Rewrite all of the material below, changing every "elevation (m)" to "altitude (m)" and leaving everything else as it is.

* Begin Task material *

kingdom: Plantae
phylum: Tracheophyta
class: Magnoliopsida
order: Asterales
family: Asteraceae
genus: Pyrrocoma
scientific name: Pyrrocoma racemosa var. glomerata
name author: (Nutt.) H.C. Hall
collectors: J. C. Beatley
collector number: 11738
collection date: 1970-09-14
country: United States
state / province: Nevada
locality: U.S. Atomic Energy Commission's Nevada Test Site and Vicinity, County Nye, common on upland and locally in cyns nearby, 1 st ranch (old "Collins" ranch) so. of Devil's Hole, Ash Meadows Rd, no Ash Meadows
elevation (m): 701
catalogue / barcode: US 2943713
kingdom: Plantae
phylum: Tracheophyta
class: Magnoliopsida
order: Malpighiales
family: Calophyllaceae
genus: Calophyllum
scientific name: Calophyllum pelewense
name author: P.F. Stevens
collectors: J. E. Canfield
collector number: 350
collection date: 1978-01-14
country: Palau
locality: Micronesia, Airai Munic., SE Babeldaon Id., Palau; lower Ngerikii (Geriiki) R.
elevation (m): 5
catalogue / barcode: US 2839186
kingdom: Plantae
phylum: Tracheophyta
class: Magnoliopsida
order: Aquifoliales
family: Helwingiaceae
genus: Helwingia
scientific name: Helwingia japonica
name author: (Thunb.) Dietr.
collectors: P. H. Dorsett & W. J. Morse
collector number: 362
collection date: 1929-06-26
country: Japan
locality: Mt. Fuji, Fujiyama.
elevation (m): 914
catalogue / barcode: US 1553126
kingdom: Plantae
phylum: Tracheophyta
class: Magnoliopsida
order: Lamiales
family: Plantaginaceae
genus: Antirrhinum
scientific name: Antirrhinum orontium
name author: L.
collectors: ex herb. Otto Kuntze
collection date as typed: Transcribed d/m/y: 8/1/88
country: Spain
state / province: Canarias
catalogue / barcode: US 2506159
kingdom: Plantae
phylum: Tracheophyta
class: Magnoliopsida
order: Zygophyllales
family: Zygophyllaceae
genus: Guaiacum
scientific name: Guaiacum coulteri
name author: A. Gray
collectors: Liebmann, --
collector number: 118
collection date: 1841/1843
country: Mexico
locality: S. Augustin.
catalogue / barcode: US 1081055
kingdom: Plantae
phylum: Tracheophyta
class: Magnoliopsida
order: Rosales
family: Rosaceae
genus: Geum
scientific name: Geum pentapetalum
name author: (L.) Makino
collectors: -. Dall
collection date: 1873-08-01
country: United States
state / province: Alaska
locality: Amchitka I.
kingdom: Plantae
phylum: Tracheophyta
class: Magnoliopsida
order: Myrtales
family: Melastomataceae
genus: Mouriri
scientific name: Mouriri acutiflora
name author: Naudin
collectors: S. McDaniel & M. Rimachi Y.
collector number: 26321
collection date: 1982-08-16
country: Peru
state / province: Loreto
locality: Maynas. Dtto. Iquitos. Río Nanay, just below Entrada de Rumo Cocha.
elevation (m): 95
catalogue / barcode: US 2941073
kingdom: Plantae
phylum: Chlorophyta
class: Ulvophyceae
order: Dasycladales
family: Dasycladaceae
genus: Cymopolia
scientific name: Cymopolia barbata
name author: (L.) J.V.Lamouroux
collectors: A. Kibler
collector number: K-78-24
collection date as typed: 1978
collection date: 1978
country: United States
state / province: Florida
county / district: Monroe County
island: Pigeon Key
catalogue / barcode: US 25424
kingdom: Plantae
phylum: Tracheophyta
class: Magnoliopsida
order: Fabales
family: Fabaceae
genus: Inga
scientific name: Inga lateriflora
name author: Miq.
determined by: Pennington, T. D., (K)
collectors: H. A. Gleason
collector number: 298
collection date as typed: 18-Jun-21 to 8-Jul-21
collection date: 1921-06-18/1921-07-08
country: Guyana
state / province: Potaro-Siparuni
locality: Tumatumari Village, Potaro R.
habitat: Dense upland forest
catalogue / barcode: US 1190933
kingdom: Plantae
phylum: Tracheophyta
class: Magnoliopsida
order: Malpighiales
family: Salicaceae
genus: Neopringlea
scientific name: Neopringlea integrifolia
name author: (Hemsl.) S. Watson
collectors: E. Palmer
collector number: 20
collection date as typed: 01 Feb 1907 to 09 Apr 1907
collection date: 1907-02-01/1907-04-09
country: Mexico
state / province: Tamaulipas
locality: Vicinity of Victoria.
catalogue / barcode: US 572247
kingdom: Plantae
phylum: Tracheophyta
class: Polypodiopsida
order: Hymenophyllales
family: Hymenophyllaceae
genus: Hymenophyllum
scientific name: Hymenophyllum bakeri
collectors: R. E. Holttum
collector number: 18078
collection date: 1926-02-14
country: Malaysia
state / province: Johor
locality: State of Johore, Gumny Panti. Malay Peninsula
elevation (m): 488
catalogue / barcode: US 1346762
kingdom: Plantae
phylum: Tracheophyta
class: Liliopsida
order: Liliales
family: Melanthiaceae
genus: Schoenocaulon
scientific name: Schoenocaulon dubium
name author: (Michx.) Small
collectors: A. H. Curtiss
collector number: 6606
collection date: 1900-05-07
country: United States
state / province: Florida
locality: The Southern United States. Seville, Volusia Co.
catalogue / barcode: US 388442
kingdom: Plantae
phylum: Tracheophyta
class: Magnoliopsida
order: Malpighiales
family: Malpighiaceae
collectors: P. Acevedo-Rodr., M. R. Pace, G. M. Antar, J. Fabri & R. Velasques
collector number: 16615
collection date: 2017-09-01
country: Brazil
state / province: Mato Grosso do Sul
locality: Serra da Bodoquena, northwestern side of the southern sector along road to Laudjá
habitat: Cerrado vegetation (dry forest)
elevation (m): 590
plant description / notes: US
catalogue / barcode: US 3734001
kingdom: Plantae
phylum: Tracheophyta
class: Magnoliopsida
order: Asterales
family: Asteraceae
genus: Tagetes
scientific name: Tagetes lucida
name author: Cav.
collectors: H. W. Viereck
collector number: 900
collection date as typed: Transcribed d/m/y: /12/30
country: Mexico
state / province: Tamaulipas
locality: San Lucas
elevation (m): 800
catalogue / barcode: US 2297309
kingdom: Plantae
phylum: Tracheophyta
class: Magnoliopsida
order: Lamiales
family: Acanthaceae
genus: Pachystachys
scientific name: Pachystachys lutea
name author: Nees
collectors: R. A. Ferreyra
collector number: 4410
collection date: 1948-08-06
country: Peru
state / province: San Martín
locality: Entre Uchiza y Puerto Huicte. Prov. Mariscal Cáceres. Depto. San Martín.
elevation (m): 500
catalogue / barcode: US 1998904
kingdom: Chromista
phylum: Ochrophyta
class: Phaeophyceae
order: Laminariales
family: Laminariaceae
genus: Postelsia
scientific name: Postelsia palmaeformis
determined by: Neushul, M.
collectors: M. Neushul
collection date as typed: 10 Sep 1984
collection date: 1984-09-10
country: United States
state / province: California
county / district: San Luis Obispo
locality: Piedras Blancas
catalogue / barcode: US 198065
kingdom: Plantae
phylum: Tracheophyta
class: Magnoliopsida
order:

* End Task material *

_Task output_:
kingdom: Plantae
phylum: Tracheophyta
class: Magnoliopsida
order: Asterales
family: Asteraceae
genus: Pyrrocoma
scientific name: Pyrrocoma racemosa var. glomerata
name author: (Nutt.) H.C. Hall
collectors: J. C. Beatley
collector number: 11738
collection date: 1970-09-14
country: United States
state / province: Nevada
locality: U.S. Atomic Energy Commission's Nevada Test Site and Vicinity, County Nye, common on upland and locally in cyns nearby, 1 st ranch (old "Collins" ranch) so. of Devil's Hole, Ash Meadows Rd, no Ash Meadows
altitude (m): 701
catalogue / barcode: US 2943713
kingdom: Plantae
phylum: Tracheophyta
class: Magnoliopsida
order: Malpighiales
family: Calophyllaceae
genus: Calophyllum
scientific name: Calophyllum pelewense
name author: P.F. Stevens
collectors: J. E. Canfield
collector number: 350
collection date: 1978-01-14
country: Palau
locality: Micronesia, Airai Munic., SE Babeldaon Id., Palau; lower Ngerikii (Geriiki) R.
altitude (m): 5
catalogue / barcode: US 2839186
kingdom: Plantae
phylum: Tracheophyta
class: Magnoliopsida
order: Aquifoliales
family: Helwingiaceae
genus: Helwingia
scientific name: Helwingia japonica
name author: (Thunb.) Dietr.
collectors: P. H. Dorsett & W. J. Morse
collector number: 362
collection date: 1929-06-26
country: Japan
locality: Mt. Fuji, Fujiyama.
altitude (m): 914
catalogue / barcode: US 1553126
kingdom: Plantae
phylum: Tracheophyta
class: Magnoliopsida
order: Lamiales
family: Plantaginaceae
genus: Antirrhinum
scientific name: Antirrhinum orontium
name author: L.
collectors: ex herb. Otto Kuntze
collection date as typed: Transcribed d/m/y: 8/1/88
country: Spain
state / province: Canarias
catalogue / barcode: US 2506159
kingdom: Plantae
phylum: Tracheophyta
class: Magnoliopsida
order: Zygophyllales
family: Zygophyllaceae
genus: Guaiacum
scientific name: Guaiacum coulteri
name author: A. Gray
collectors: Liebmann, --
collector number: 118
collection date: 1841/1843
country: Mexico
locality: S. Augustin.
catalogue / barcode: US 1081055
kingdom: Plantae
phylum: Tracheophyta
class: Magnoliopsida
order: Rosales
family: Rosaceae
genus: Geum
scientific name: Geum pentapetalum
name author: (L.) Makino
collectors: -. Dall
collection date: 1873-08-01
country: United States
state / province: Alaska
locality: Amchitka I.
kingdom: Plantae
phylum: Tracheophyta
class: Magnoliopsida
order: Myrtales
family: Melastomataceae
genus: Mouriri
scientific name: Mouriri acutiflora
name author: Naudin
collectors: S. McDaniel & M. Rimachi Y.
collector number: 26321
collection date: 1982-08-16
country: Peru
state / province: Loreto
locality: Maynas. Dtto. Iquitos. Río Nanay, just below Entrada de Rumo Cocha.
altitude (m): 95
catalogue / barcode: US 2941073
kingdom: Plantae
phylum: Chlorophyta
class: Ulvophyceae
order: Dasycladales
family: Dasycladaceae
genus: Cymopolia
scientific name: Cymopolia barbata
name author: (L.) J.V.Lamouroux
collectors: A. Kibler
collector number: K-78-24
collection date as typed: 1978
collection date: 1978
country: United States
state / province: Florida
county / district: Monroe County
island: Pigeon Key
catalogue / barcode: US 25424
kingdom: Plantae
phylum: Tracheophyta
class: Magnoliopsida
order: Fabales
family: Fabaceae
genus: Inga
scientific name: Inga lateriflora
name author: Miq.
determined by: Pennington, T. D., (K)
collectors: H. A. Gleason
collector number: 298
collection date as typed: 18-Jun-21 to 8-Jul-21
collection date: 1921-06-18/1921-07-08
country: Guyana
state / province: Potaro-Siparuni
locality: Tumatumari Village, Potaro R.
habitat: Dense upland forest
catalogue / barcode: US 1190933
kingdom: Plantae
phylum: Tracheophyta
class: Magnoliopsida
order: Malpighiales
family: Salicaceae
genus: Neopringlea
scientific name: Neopringlea integrifolia
name author: (Hemsl.) S. Watson
collectors: E. Palmer
collector number: 20
collection date as typed: 01 Feb 1907 to 09 Apr 1907
collection date: 1907-02-01/1907-04-09
country: Mexico
state / province: Tamaulipas
locality: Vicinity of Victoria.
catalogue / barcode: US 572247
kingdom: Plantae
phylum: Tracheophyta
class: Polypodiopsida
order: Hymenophyllales
family: Hymenophyllaceae
genus: Hymenophyllum
scientific name: Hymenophyllum bakeri
collectors: R. E. Holttum
collector number: 18078
collection date: 1926-02-14
country: Malaysia
state / province: Johor
locality: State of Johore, Gumny Panti. Malay Peninsula
altitude (m): 488
catalogue / barcode: US 1346762
kingdom: Plantae
phylum: Tracheophyta
class: Liliopsida
order: Liliales
family: Melanthiaceae
genus: Schoenocaulon
scientific name: Schoenocaulon dubium
name author: (Michx.) Small
collectors: A. H. Curtiss
collector number: 6606
collection date: 1900-05-07
country: United States
state / province: Florida
locality: The Southern United States. Seville, Volusia Co.
catalogue / barcode: US 388442
kingdom: Plantae
phylum: Tracheophyta
class: Magnoliopsida
order: Malpighiales
family: Malpighiaceae
collectors: P. Acevedo-Rodr., M. R. Pace, G. M. Antar, J. Fabri & R. Velasques
collector number: 16615
collection date: 2017-09-01
country: Brazil
state / province: Mato Grosso do Sul
locality: Serra da Bodoquena, northwestern side of the southern sector along road to Laudjá
habitat: Cerrado vegetation (dry forest)
altitude (m): 590
plant description / notes: US
catalogue / barcode: US 3734001
kingdom: Plantae
phylum: Tracheophyta
class: Magnoliopsida
order: Asterales
family: Asteraceae
genus: Tagetes
scientific name: Tagetes lucida
name author: Cav.
collectors: H. W. Viereck
collector number: 900
collection date as typed: Transcribed d/m/y: /12/30
country: Mexico
state / province: Tamaulipas
locality: San Lucas
altitude (m): 800
catalogue / barcode: US 2297309
kingdom: Plantae
phylum: Tracheophyta
class: Magnoliopsida
order: Lamiales
family: Acanthaceae
genus: Pachystachys
scientific name: Pachystachys lutea
name author: Nees
collectors: R. A. Ferreyra
collector number: 4410
collection date: 1948-08-06
country: Peru
state / province: San Martín
locality: Entre Uchiza y Puerto Huicte. Prov. Mariscal Cáceres. Depto. San Martín.
altitude (m): 500
catalogue / barcode: US 1998904
kingdom: Chromista
phylum: Ochrophyta
class: Phaeophyceae
order: Laminariales
family: Laminariaceae
genus: Postelsia
scientific name: Postelsia palmaeformis
determined by: Neushul, M.
collectors: M. Neushul
collection date as typed: 10 Sep 1984
collection date: 1984-09-10
country: United States
state / province: California
county / district: San Luis Obispo
locality: Piedras Blancas
catalogue / barcode: US 198065
kingdom: Plantae
phylum: Tracheophyta
class: Magnoliopsida
order:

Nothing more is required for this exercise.